The alignment between biblical ethics and the Declaration of Independence is both explicit and implicit, reflecting an understanding of history and human nature by its signatories. The specific language choice of “Creator” and the Declaration’s preceding language of “the Laws of Nature and of Nature’s God” assume an understanding of Genesis 1-2, the order of creation. Here, God set forth the natural order, or Nature, as it was intended to be. In the Constitution’s insistence on checks and balances of power, it realizes that human sin is a destructive reality that accomplished a reversal of the natural order. And the goals of a limited federal government are to serve the religious freedom and social order necessary for all people to seek a reversal of the reversal insofar as possible in human affairs – the pursuit of the biblical reality of creation, sin and redemption.

This also equals God → life → choice → sex, and in this paradigm:

God = a parallel to the “Creator;”

life = a parallel to “Life;”

choice = a parallel to “Liberty;” and

(biblical) sex = a parallel to “the pursuit of happiness.”

The Declaration begins with God as our Creator who endows us with unalienable rights. The first right is that of life, followed by liberty, which equals the language of choice or freedom. Then the language of the pursuit of happiness, along with that of “property,” is set forth in the Fifth and Fourteenth Amendments.

Human sexuality in the order of creation is based on the joining of man and woman in marriage, as equals and complements, where the man leaves his parent’s household to join with his wife in order to establish a new household. It equals the completion of the order of creation in Genesis 1-2, summing up these two chapters in how they establish the social order – man and woman in marriage.

The Greek word for “household” is oikonomos, our root for the English word “economics” (same concept as the Hebrew word bayith). The household, rooted in man and woman in marriage, is the basis for their property rights and economic productivity, which in total yields society’s power for the pursuit of happiness. This is the nature of the order of creation, before the brokenness of trust in matters of human sexuality, and thus, redemption is deeply concerned with marriage.

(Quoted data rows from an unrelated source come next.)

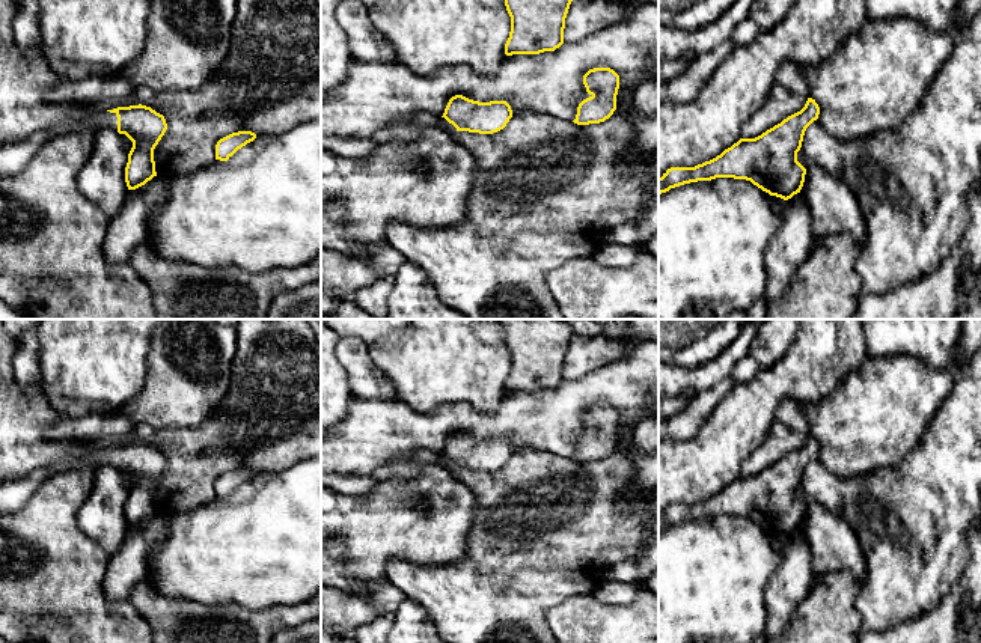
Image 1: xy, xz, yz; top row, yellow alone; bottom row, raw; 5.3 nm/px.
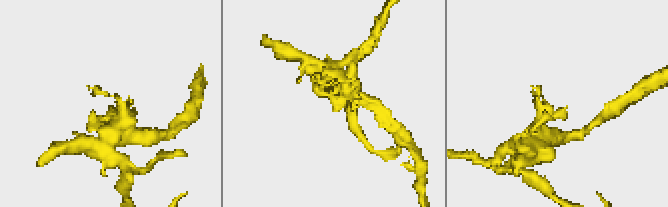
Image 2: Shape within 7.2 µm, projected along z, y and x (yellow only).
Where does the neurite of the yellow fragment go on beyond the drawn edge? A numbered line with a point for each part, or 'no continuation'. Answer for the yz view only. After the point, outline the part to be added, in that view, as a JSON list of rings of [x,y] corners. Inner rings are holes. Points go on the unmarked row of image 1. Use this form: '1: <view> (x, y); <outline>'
no continuation

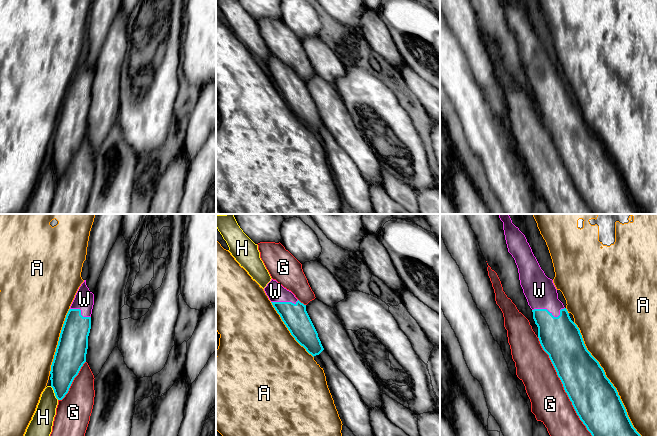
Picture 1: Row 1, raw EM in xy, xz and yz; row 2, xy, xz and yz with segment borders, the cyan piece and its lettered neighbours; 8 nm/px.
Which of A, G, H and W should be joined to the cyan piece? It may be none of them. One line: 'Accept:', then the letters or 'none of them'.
Accept: W

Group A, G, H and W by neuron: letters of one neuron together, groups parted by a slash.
A / G / H / W

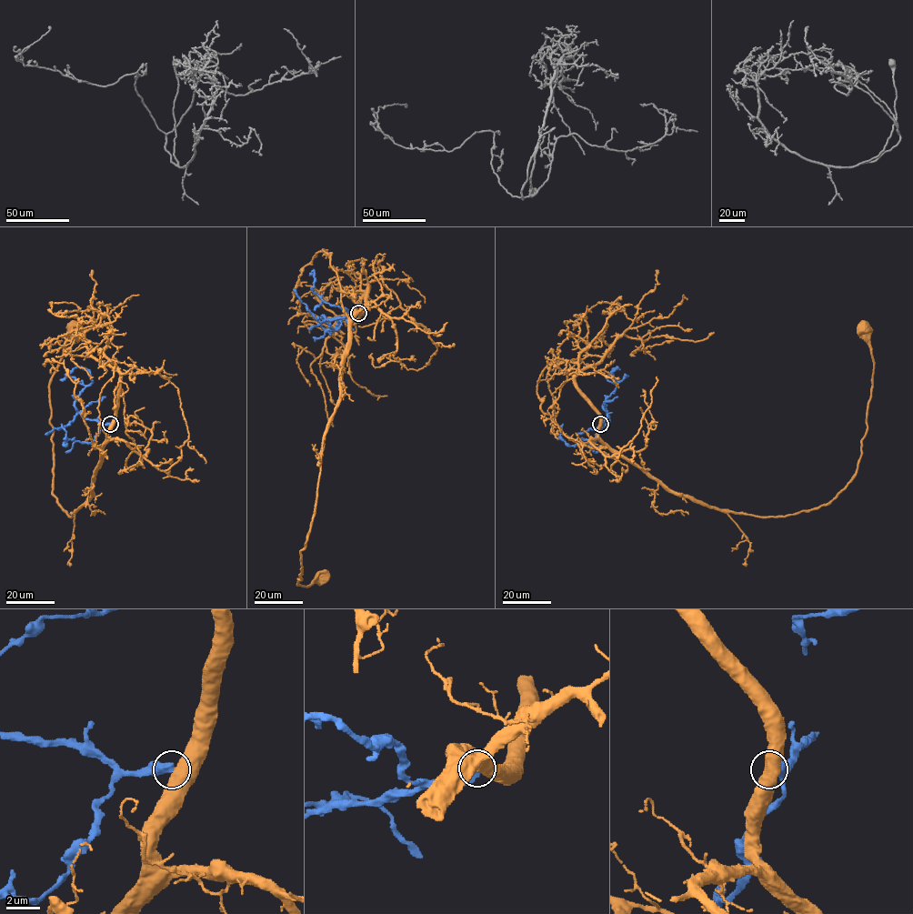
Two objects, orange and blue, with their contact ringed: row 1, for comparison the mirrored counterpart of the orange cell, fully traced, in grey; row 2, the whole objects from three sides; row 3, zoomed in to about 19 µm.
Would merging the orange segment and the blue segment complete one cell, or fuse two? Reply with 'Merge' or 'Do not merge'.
Do not merge

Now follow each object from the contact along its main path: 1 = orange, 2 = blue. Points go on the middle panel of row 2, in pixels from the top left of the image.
1: (358, 313), (351, 323), (339, 402), (324, 440), (298, 585), (308, 586), (318, 577)
2: (358, 313), (327, 320), (323, 316), (337, 329), (339, 319), (332, 329), (319, 325), (308, 329)

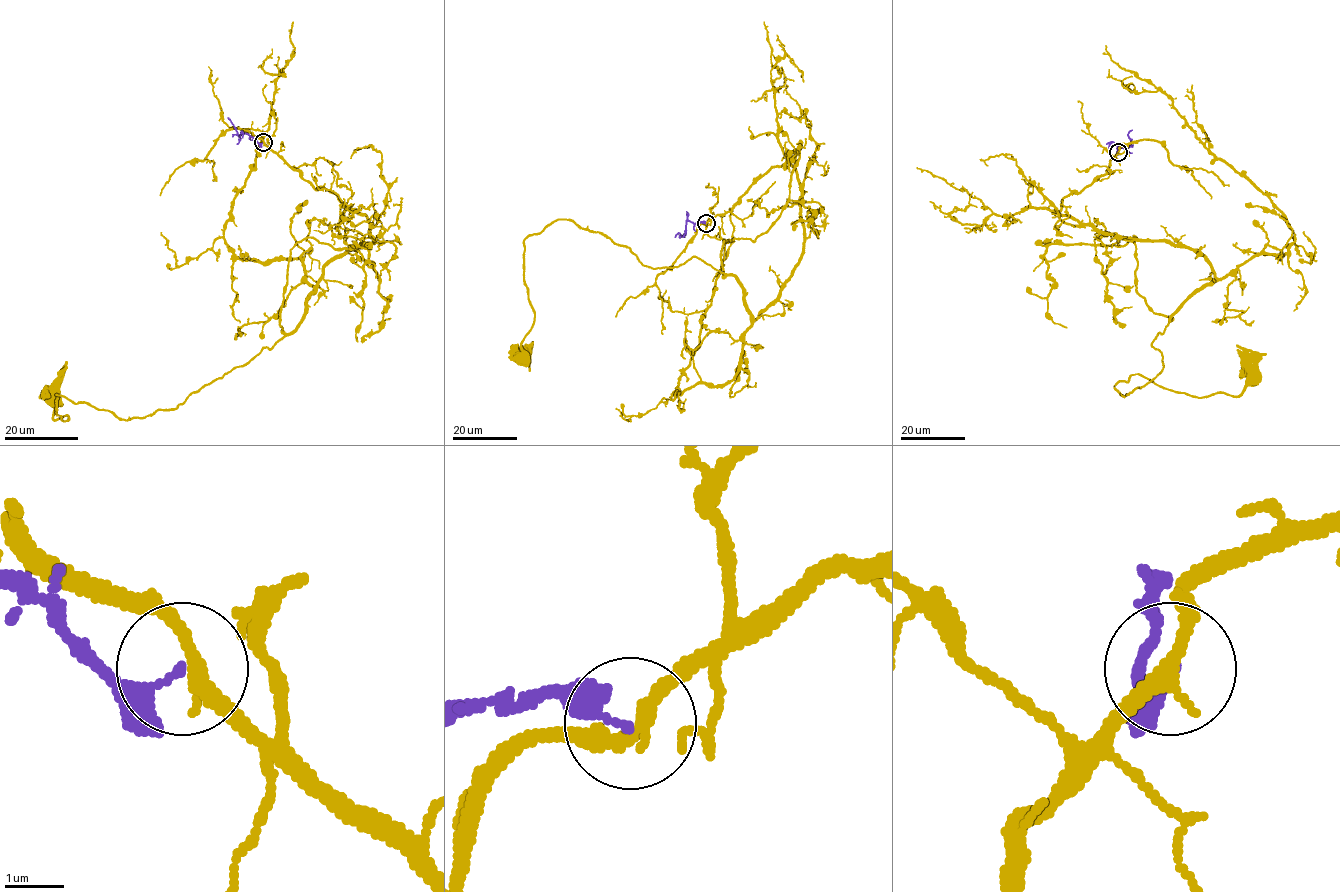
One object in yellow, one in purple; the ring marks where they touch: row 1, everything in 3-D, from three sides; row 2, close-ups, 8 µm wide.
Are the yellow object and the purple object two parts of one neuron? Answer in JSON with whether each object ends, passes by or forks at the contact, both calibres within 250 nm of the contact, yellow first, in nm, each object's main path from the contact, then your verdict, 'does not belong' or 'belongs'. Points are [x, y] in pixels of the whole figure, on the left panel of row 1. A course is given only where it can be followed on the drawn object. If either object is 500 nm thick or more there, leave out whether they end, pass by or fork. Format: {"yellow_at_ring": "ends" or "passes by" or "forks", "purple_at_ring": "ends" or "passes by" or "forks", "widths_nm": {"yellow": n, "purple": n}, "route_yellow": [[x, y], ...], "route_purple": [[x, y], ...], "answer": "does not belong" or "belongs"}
{"yellow_at_ring": "passes by", "purple_at_ring": "ends", "widths_nm": {"yellow": 280, "purple": 200}, "route_yellow": [[263, 143], [370, 230], [299, 241], [284, 335], [176, 408], [119, 419], [56, 395], [63, 420], [54, 399]], "route_purple": [[263, 143], [242, 133], [240, 139], [227, 117]], "answer": "does not belong"}

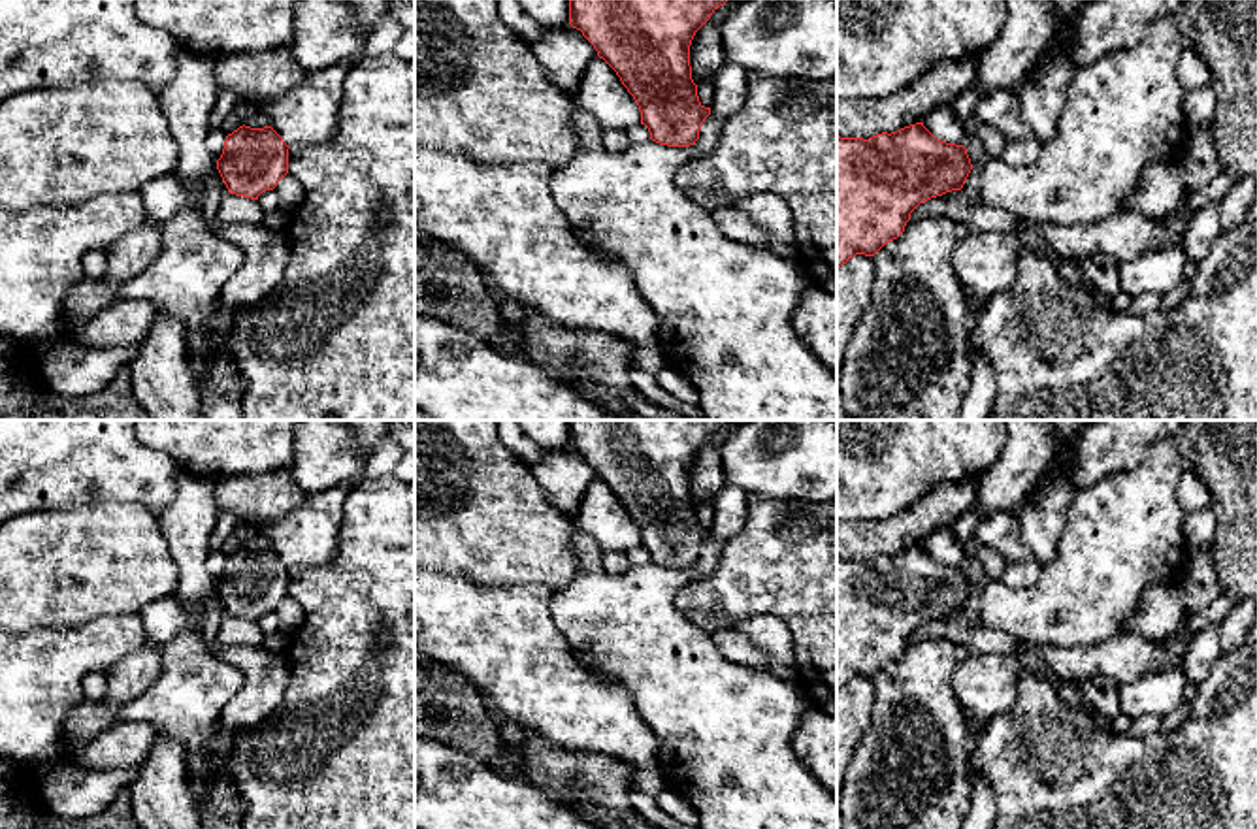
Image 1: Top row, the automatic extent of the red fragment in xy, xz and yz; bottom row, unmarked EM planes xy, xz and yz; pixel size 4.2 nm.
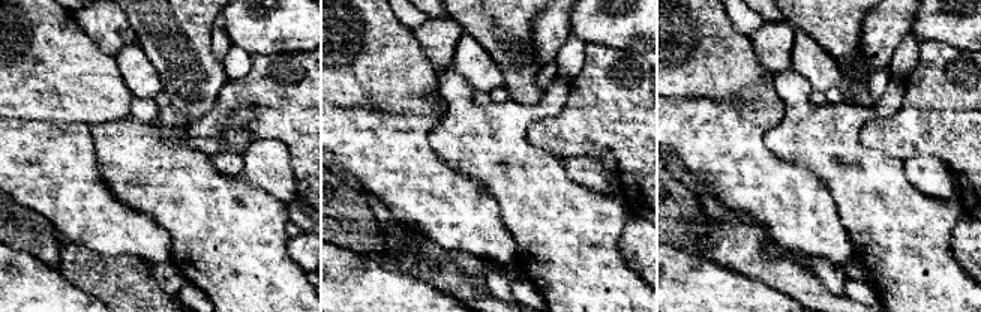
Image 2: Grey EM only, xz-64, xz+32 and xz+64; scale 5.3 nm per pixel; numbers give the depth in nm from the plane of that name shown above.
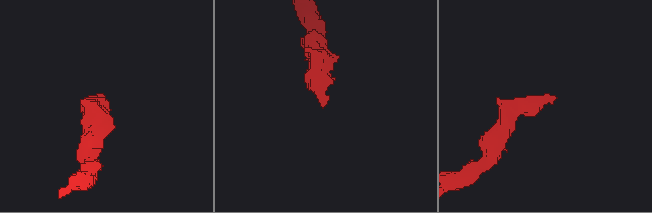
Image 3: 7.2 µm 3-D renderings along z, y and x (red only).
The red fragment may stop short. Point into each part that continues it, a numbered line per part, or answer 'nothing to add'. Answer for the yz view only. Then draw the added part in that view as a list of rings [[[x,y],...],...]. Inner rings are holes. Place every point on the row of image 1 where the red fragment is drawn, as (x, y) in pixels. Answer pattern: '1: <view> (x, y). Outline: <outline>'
nothing to add

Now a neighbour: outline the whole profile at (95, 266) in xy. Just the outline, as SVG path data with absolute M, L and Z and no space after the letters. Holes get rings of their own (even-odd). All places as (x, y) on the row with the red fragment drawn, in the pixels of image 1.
M92 249L83 260L83 271L89 281L94 284L104 284L106 275L106 251L104 249Z

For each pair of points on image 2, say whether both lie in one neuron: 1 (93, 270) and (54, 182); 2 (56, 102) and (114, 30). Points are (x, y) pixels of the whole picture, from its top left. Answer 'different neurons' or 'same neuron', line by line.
1: different neurons
2: different neurons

The logic of the order of creation shows the source of the Declaration’s use of unalienable rights. In Genesis 1-2, the Creator gives us life, liberty and stewardship over the earth – and the right to receive them as his gifts. No concept of pagan deity or secular philosophy, at their origins, ever approaches this goodness. Unalienable rights for all people are rooted in Genesis 1-2. The God → life → choice → sex reality of Genesis 1-2 assumes that marriage and family are the social foundation through which God gives unalienable rights. Therefore it is incumbent for we who are Christian to embrace our biblical, our Hebrew, our universal roots, and to be radical in the promotion of civil liberties for all people equally, since we celebrate the very power upon which civil rights are founded. The covenant of marriage – one man and one woman in mutual fidelity is central.

Thus, we have some threshold theological context for the six pillars of honest politics, the level playing field and the power of the pre-partisan. And this foundation has no interest in law engaging in minutiae, that is, the micromanagement of people’s lives from a state or federal perspective where those in top-down power seek to define the lives of others, in all issues, in a one-size-fits-all straightjacket. We need robust debate among equals.

The debate on how to define and implement central political principles belongs at the most local level possible, where people know each other, share common lives and thus, where trust most naturally happens and can be nurtured; then on upward to a limited federal government.